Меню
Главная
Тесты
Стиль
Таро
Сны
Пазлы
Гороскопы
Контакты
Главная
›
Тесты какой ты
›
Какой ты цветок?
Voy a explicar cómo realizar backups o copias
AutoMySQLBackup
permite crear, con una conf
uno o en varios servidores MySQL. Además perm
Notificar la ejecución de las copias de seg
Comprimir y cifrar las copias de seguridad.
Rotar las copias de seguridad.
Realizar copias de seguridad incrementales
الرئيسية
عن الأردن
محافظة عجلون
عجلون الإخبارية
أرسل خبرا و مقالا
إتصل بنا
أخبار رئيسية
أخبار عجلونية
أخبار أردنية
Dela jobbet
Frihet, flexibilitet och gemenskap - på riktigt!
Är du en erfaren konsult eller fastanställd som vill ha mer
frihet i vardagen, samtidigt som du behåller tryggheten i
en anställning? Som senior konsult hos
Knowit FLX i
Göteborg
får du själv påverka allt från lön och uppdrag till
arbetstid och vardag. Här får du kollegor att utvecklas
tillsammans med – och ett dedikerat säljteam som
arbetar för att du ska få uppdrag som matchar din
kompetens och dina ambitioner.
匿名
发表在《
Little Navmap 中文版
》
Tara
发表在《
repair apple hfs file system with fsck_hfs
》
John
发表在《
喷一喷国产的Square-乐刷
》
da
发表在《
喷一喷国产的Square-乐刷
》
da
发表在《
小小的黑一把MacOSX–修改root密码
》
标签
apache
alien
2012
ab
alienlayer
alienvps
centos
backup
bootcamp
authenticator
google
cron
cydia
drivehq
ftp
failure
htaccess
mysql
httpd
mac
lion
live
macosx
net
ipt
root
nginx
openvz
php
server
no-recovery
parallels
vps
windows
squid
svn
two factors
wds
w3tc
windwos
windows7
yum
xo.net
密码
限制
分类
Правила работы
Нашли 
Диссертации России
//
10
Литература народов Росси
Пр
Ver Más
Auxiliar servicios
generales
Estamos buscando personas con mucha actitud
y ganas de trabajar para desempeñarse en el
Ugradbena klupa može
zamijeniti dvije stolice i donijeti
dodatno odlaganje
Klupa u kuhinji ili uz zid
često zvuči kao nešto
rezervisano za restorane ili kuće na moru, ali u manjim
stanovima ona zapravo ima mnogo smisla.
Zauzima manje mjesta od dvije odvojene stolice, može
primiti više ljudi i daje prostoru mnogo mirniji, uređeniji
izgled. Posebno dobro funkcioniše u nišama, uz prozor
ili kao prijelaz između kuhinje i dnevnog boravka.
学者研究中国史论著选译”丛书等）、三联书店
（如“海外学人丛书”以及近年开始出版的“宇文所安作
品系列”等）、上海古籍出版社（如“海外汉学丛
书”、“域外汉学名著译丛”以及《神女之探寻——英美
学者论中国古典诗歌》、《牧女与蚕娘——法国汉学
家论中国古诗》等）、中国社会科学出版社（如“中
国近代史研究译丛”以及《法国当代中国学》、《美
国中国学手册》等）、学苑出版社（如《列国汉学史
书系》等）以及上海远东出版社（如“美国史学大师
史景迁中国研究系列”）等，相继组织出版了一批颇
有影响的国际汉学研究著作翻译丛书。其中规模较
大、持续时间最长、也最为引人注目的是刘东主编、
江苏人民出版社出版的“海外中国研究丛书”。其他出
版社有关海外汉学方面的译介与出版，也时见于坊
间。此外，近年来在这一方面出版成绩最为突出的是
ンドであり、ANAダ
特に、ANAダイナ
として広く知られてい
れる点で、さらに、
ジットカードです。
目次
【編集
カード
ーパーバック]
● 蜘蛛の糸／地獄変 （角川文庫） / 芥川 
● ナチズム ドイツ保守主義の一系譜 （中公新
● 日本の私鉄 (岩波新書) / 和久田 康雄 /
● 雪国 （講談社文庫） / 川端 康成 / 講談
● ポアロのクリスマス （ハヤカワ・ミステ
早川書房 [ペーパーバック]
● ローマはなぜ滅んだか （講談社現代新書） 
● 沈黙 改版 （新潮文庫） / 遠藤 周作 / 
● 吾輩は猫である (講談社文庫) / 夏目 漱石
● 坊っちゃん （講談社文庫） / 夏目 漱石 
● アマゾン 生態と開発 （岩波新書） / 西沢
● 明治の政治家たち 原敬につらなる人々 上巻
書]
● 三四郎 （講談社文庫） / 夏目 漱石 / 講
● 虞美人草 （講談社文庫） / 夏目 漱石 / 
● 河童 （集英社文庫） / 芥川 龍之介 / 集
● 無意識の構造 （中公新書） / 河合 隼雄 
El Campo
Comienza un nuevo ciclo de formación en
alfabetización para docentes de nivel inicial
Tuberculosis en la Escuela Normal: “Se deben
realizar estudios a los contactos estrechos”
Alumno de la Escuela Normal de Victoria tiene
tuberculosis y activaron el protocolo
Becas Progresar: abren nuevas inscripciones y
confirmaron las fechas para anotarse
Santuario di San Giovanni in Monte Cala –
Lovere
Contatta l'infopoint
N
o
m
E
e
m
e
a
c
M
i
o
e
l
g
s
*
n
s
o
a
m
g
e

____________

Problem statement »
Copy out all of the material, word for word.

Response for this exercise »
Меню
Главная
Тесты
Стиль
Таро
Сны
Пазлы
Гороскопы
Контакты
Главная
›
Тесты какой ты
›
Какой ты цветок?
Voy a explicar cómo realizar backups o copias
AutoMySQLBackup
permite crear, con una conf
uno o en varios servidores MySQL. Además perm
Notificar la ejecución de las copias de seg
Comprimir y cifrar las copias de seguridad.
Rotar las copias de seguridad.
Realizar copias de seguridad incrementales
الرئيسية
عن الأردن
محافظة عجلون
عجلون الإخبارية
أرسل خبرا و مقالا
إتصل بنا
أخبار رئيسية
أخبار عجلونية
أخبار أردنية
Dela jobbet
Frihet, flexibilitet och gemenskap - på riktigt!
Är du en erfaren konsult eller fastanställd som vill ha mer
frihet i vardagen, samtidigt som du behåller tryggheten i
en anställning? Som senior konsult hos
Knowit FLX i
Göteborg
får du själv påverka allt från lön och uppdrag till
arbetstid och vardag. Här får du kollegor att utvecklas
tillsammans med – och ett dedikerat säljteam som
arbetar för att du ska få uppdrag som matchar din
kompetens och dina ambitioner.
匿名
发表在《
Little Navmap 中文版
》
Tara
发表在《
repair apple hfs file system with fsck_hfs
》
John
发表在《
喷一喷国产的Square-乐刷
》
da
发表在《
喷一喷国产的Square-乐刷
》
da
发表在《
小小的黑一把MacOSX–修改root密码
》
标签
apache
alien
2012
ab
alienlayer
alienvps
centos
backup
bootcamp
authenticator
google
cron
cydia
drivehq
ftp
failure
htaccess
mysql
httpd
mac
lion
live
macosx
net
ipt
root
nginx
openvz
php
server
no-recovery
parallels
vps
windows
squid
svn
two factors
wds
w3tc
windwos
windows7
yum
xo.net
密码
限制
分类
Правила работы
Нашли 
Диссертации России
//
10
Литература народов Росси
Пр
Ver Más
Auxiliar servicios
generales
Estamos buscando personas con mucha actitud
y ganas de trabajar para desempeñarse en el
Ugradbena klupa može
zamijeniti dvije stolice i donijeti
dodatno odlaganje
Klupa u kuhinji ili uz zid
često zvuči kao nešto
rezervisano za restorane ili kuće na moru, ali u manjim
stanovima ona zapravo ima mnogo smisla.
Zauzima manje mjesta od dvije odvojene stolice, može
primiti više ljudi i daje prostoru mnogo mirniji, uređeniji
izgled. Posebno dobro funkcioniše u nišama, uz prozor
ili kao prijelaz između kuhinje i dnevnog boravka.
学者研究中国史论著选译”丛书等）、三联书店
（如“海外学人丛书”以及近年开始出版的“宇文所安作
品系列”等）、上海古籍出版社（如“海外汉学丛
书”、“域外汉学名著译丛”以及《神女之探寻——英美
学者论中国古典诗歌》、《牧女与蚕娘——法国汉学
家论中国古诗》等）、中国社会科学出版社（如“中
国近代史研究译丛”以及《法国当代中国学》、《美
国中国学手册》等）、学苑出版社（如《列国汉学史
书系》等）以及上海远东出版社（如“美国史学大师
史景迁中国研究系列”）等，相继组织出版了一批颇
有影响的国际汉学研究著作翻译丛书。其中规模较
大、持续时间最长、也最为引人注目的是刘东主编、
江苏人民出版社出版的“海外中国研究丛书”。其他出
版社有关海外汉学方面的译介与出版，也时见于坊
间。此外，近年来在这一方面出版成绩最为突出的是
ンドであり、ANAダ
特に、ANAダイナ
として広く知られてい
れる点で、さらに、
ジットカードです。
目次
【編集
カード
ーパーバック]
● 蜘蛛の糸／地獄変 （角川文庫） / 芥川 
● ナチズム ドイツ保守主義の一系譜 （中公新
● 日本の私鉄 (岩波新書) / 和久田 康雄 /
● 雪国 （講談社文庫） / 川端 康成 / 講談
● ポアロのクリスマス （ハヤカワ・ミステ
早川書房 [ペーパーバック]
● ローマはなぜ滅んだか （講談社現代新書） 
● 沈黙 改版 （新潮文庫） / 遠藤 周作 / 
● 吾輩は猫である (講談社文庫) / 夏目 漱石
● 坊っちゃん （講談社文庫） / 夏目 漱石 
● アマゾン 生態と開発 （岩波新書） / 西沢
● 明治の政治家たち 原敬につらなる人々 上巻
書]
● 三四郎 （講談社文庫） / 夏目 漱石 / 講
● 虞美人草 （講談社文庫） / 夏目 漱石 / 
● 河童 （集英社文庫） / 芥川 龍之介 / 集
● 無意識の構造 （中公新書） / 河合 隼雄 
El Campo
Comienza un nuevo ciclo de formación en
alfabetización para docentes de nivel inicial
Tuberculosis en la Escuela Normal: “Se deben
realizar estudios a los contactos estrechos”
Alumno de la Escuela Normal de Victoria tiene
tuberculosis y activaron el protocolo
Becas Progresar: abren nuevas inscripciones y
confirmaron las fechas para anotarse
Santuario di San Giovanni in Monte Cala –
Lovere
Contatta l'infopoint
N
o
m
E
e
m
e
a
c
M
i
o
e
l
g
s
*
n
s
o
a
m
g
e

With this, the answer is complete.